AIM OF THE TASK:
Can you sum up the forum post below about paint pots under vacuum in two sentences?

OK...the paint pot. Do you guys use a regular paint pots? At 29" hg, do they hold the vacuum? Paint pots are designed to hold pressure...often 100 psi...so I don't see that there would be a strength issue since 29" hg of vacuum is about -15 psi. Is that thinking right? 

Question 2...how long does one have to pump the pot down to -15 psi? This goes to the capacity of the pump...and I know the pumps initially pump air out fast...then the pressure drop speed flattens out. A 2.5 gal paint pot has about 2.5 times the volumn of the TAP system...so I would expect it to take AT LEAST 2.5 times as long to evacuate the cavity to the same pressure using the same vacuum pump...assuming no leaks in the larger seal area. I have a hunch that "expectation" about the 2.5 times has a gotcha I don't understand...and it would take a lot longer. Is my thinking of pump down time correct?

DATA FOR REVIEW:
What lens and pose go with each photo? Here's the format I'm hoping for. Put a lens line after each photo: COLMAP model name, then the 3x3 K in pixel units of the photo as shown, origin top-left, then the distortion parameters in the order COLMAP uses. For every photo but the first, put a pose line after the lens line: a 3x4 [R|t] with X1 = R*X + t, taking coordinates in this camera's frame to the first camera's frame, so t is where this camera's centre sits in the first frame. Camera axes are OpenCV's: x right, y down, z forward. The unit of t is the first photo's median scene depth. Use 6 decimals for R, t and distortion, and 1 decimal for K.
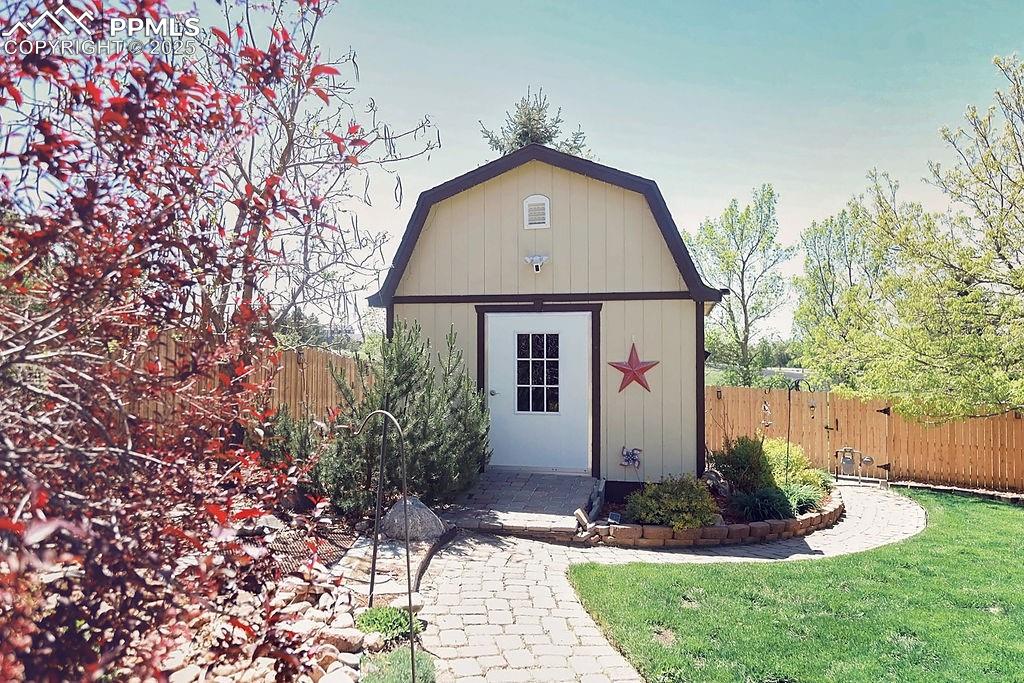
lens RADIAL K [[725.2, 0, 518.2], [0, 725.2, 334.5], [0, 0, 1]] dist [0.005738, 0.004012]
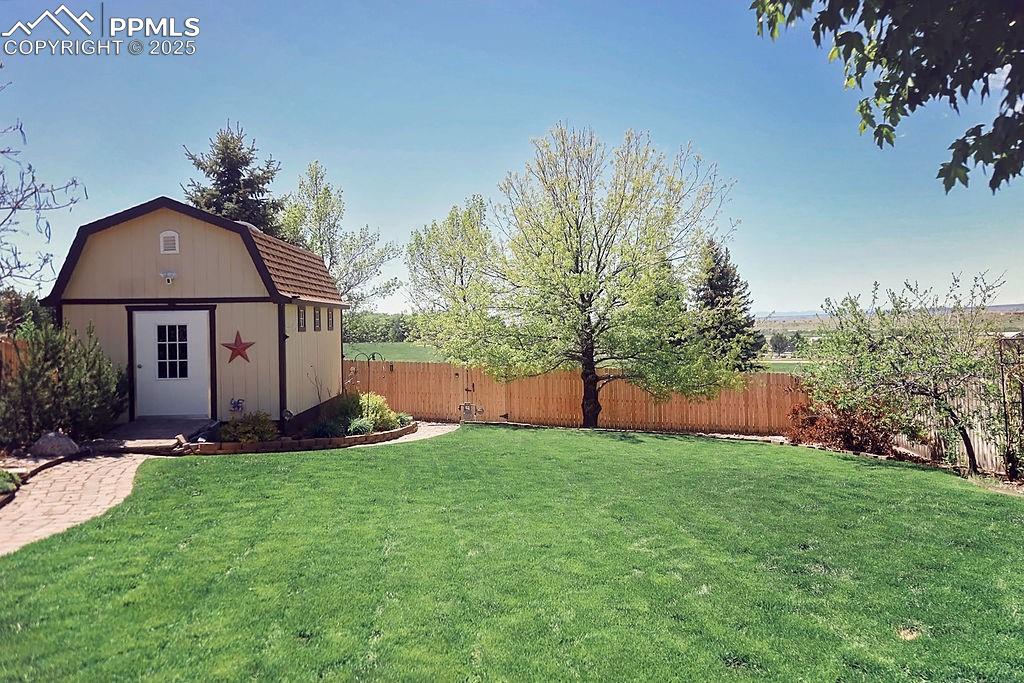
lens RADIAL K [[707.0, 0, 525.8], [0, 707.0, 334.1], [0, 0, 1]] dist [0.005940, 0.004866]
pose [[0.958365, -0.015164, 0.285143, 0.306721], [0.009261, 0.999714, 0.022039, -0.007891], [-0.285395, -0.018481, 0.958232, -0.587551]]
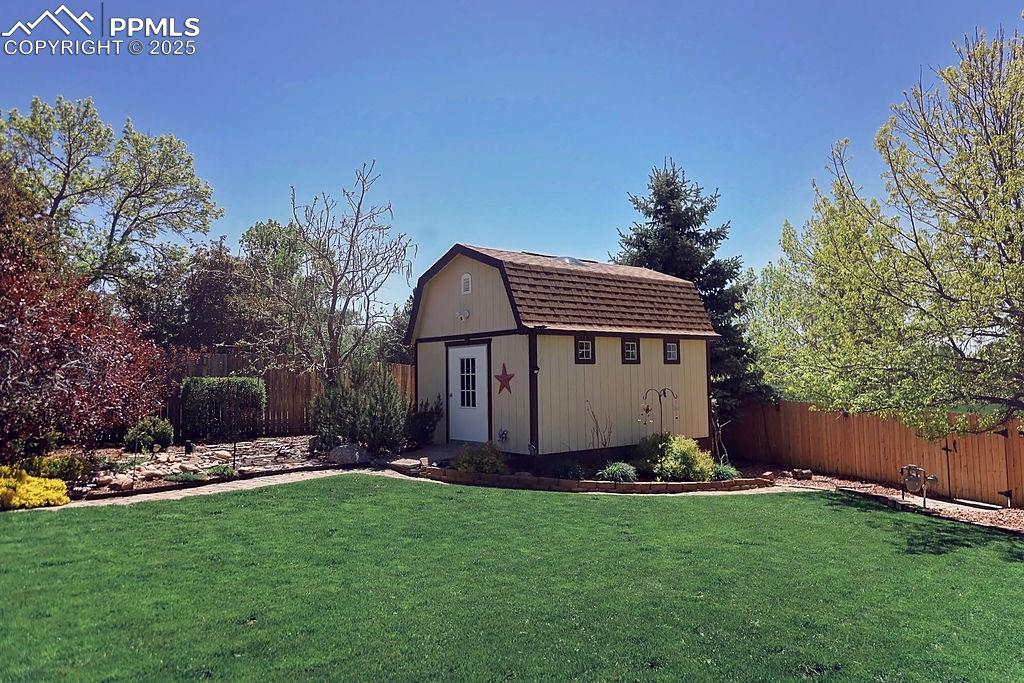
lens RADIAL K [[707.0, 0, 514.9], [0, 707.0, 338.5], [0, 0, 1]] dist [0.005940, 0.004866]
pose [[0.801947, -0.042933, -0.595850, 1.057124], [0.018486, 0.998720, -0.047080, 0.030832], [0.597108, 0.026741, 0.801715, -0.203971]]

RESPONSE:
The writer asks whether regular paint pots, which are built to hold pressure often around 100 psi, will hold a vacuum of 29" hg, reasoning that strength should not be an issue since that vacuum is about -15 psi. The writer also asks how long it takes to pump a 2.5 gal pot down, expecting at least 2.5 times as long as for the TAP system because the pot has about 2.5 times its volume, but suspecting a gotcha that would make it take a lot longer.